### Text segment

In the endless comment thread in the post that dealt with the congressional hearings (262 comments and counting!), the original topic has long been forgotten and the discussion now deals with creationist theories that seek to reconcile scientific knowledge about Earth’s geology with a biblical-based chronology. These attempts at reconciliation have a long history and I dealt with this topic on pages 68-75 of my book The Great Paradox of Science. I reproduce that section below for those interested in the history of how these creationist beliefs came about, starting with Bishop Ussher’s influential calculation in 1650 CE that the age of the Earth was about 6,000 years old. It also shows the beginning of the convergence of studies from a wide variety of scientific fields to arrive at the current consensus that the age of the Earth is about 4.5 billion years.
The acceptance of Ussher’s calculation for the age of the Earth had implications outside of religion, in particular for the embryonic field of geology. Early geologists were struggling to understand the origins of the major features of the Earth such as the existence of high mountains and steep canyons. The discovery of seashell fossils on the tops of mountains suggested to them that at one time the tops of mountains must have been below sea level and that either sea levels had once risen above them or that the mountains had got pushed up. Nicolaus Steno (1638–1687) and Robert Hooke (1635–1703) also found evidence for layers of geological strata that suggested that various sequential processes were at work in the creation of the Earth’s crust (Curler 2003).

### Problem
Write out the passage on the age of the Earth word for word, starting with "The acceptance of" and going on through "crust (Curler 2003).".

### Record set
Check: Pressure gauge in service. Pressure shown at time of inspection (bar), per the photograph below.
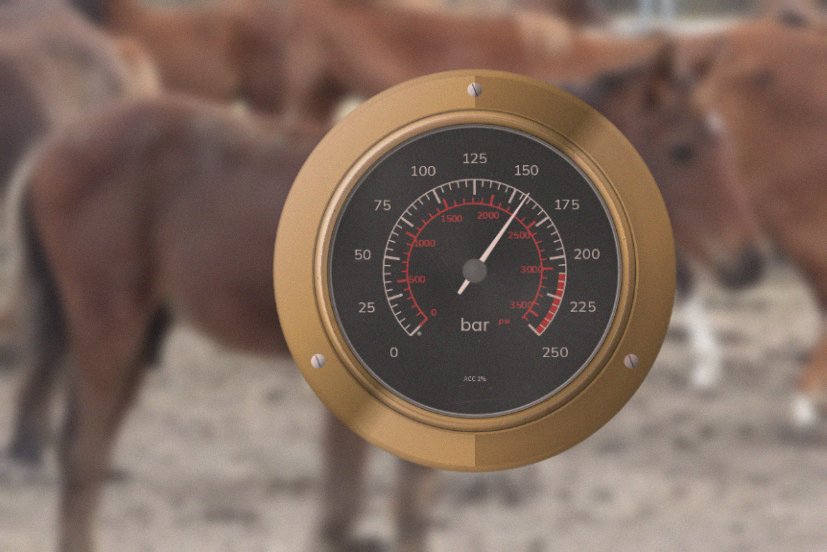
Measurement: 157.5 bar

* * *

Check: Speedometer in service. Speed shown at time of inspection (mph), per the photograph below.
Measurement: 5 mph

### Finished task
The acceptance of Ussher’s calculation for the age of the Earth had implications outside of religion, in particular for the embryonic field of geology. Early geologists were struggling to understand the origins of the major features of the Earth such as the existence of high mountains and steep canyons. The discovery of seashell fossils on the tops of mountains suggested to them that at one time the tops of mountains must have been below sea level and that either sea levels had once risen above them or that the mountains had got pushed up. Nicolaus Steno (1638–1687) and Robert Hooke (1635–1703) also found evidence for layers of geological strata that suggested that various sequential processes were at work in the creation of the Earth’s crust (Curler 2003).